Texto de lectura
# Foros Todo sobre Agricultura Fruticultura  Aclimatación de la palta Has

## yoel

Hola a todo aquel q me pueda ayudar porfavor comente a mi pregunta
se lo agradeceria mucho :Confused:  
Soy un estudiante de agronomia :Big Grin:  y me gustaria saber hasta q altura se puede 
sembrar la palta has pues tengo pensado sembrar este tipo de palta pero
nose si cresera porq nose hasta que altura crese y si es resistente al frio :Confused: ... ??Temas similares: Ofrezco Palta hass y palta fuerte

----------


## Fernando Malpartida LL.

Holam Yoel, el palto has desde el nivel del mar, costa 200 msnm, hasta 2500 msnm, Sierra Ancash,  pero las mejores condiciones entre , 500 a 1800 msnm, sierra de huanuco, Abancay, caraz, etc es de tolerancia media al frio. 
InG. Fernando Malpartida 
Huaral

----------


## yoel

gracias por su respuesta        InG. Fernando Malpartida 
me ayudo mucho
saludos.

----------


## Hugo Eduardo Salcedo M.

Ing. Malpartida, permitame una consulta, por favor.
Mi chacra queda a 2 km. de Sayan, camino a Churin. Esta dividida en dos por la carretera a Churin.
La carretera no es asfaltada y por el transito de buses y camiones mineros principalmente, hay mucho polvo. El servicio de mantenimiento de la carretera no me permite poner rompemuelles para evitar que los vehiculos pasen corriendo en demasia y levanten mucho polvo.
Hoy mis paltos hass estan floreando regularmente.
Que tanto puede afectar el polvo y tierra a la floracion, polinizacion, cuajado, desarrollo, etc. ?
Creo que estando en floracion no puedo lavarlos a presion, no ?
Que me recomendaria sobre el particular.
Le agradezco de antemano.
Atte.
Hugo

----------


## Fernando Malpartida LL.

Hola Hugo, tendrias que colocar mallas o tambien arboles corta viento  ya que ese polvo es muy fino es puro limo que deja los camiones al pasar constantemente, ademas en floracion no podras lavar los arboles , despues cuando los frutros esten del tamaño de uan aceituna podras lavar.El polvo afecta seriamente al palto, limita la fotosintesis por lo tanto el crecimiento , al cuajado (poco fruto), la aparicion de plagas como aranitas y querezas etc.
Ing; Fernando Malpartida LL.
Huaral

----------


## Alper

Estimado Fernando Malpartida:
En Cajamarca, he observado hermosas plantas de palta, con frutos de cascara negra y fina, son pequeñas, pero muy sabrosas.
Altitud de Cajamarca: 2,650 msnm.
Que variedad recomendarias para esta altitud, bajo un manejo con riego tecnificado y empleando la tecnologia adecuada.
Saludos cordiales.

----------


## Fernando Malpartida LL.

Material proporcionado
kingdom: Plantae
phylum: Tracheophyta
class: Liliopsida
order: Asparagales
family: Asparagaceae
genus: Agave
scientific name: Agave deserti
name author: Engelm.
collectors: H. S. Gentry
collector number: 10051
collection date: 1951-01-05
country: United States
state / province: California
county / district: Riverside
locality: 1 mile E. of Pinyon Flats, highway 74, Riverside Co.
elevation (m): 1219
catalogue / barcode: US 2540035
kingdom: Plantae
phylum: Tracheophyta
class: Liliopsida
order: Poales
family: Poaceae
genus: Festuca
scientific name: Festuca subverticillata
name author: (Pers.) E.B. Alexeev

Consigna 1
Responda estas preguntas con datos del hilo del foro:
(a) Según Fernando Malpartida, ¿entre qué altitudes se dan las mejores condiciones para el palto Hass?
(b) ¿A qué distancia de Sayán queda la chacra de Hugo?
(c) ¿Qué altitud se indica para Cajamarca?
Consigna 2
Cite textualmente el fragmento del hilo del foro que empieza en las palabras "Ing. Malpartida, permitame" y termina después de "agradezco de antemano.".
Consigna 3
Indique si cada afirmación coincide con el hilo del foro y cite las palabras que lo deciden:
(a) Yoel dice que es estudiante de agronomía.
(b) Según Malpartida, los árboles se pueden lavar durante la floración.
(c) La carretera a Churín está asfaltada.
Los registros no guardan relación con el hilo del foro.

Resultado 1
(a) Entre 500 y 1800 msnm.
(b) A 2 km.
(c) 2,650 msnm.

Resultado 2
Ing. Malpartida, permitame una consulta, por favor.
Mi chacra queda a 2 km. de Sayan, camino a Churin. Esta dividida en dos por la carretera a Churin.
La carretera no es asfaltada y por el transito de buses y camiones mineros principalmente, hay mucho polvo. El servicio de mantenimiento de la carretera no me permite poner rompemuelles para evitar que los vehiculos pasen corriendo en demasia y levanten mucho polvo.
Hoy mis paltos hass estan floreando regularmente.
Que tanto puede afectar el polvo y tierra a la floracion, polinizacion, cuajado, desarrollo, etc. ?
Creo que estando en floracion no puedo lavarlos a presion, no ?
Que me recomendaria sobre el particular.
Le agradezco de antemano.

Resultado 3
(a) Sí: "Soy un estudiante de agronomia".
(b) No: "ademas en floracion no podras lavar los arboles".
(c) No: "La carretera no es asfaltada".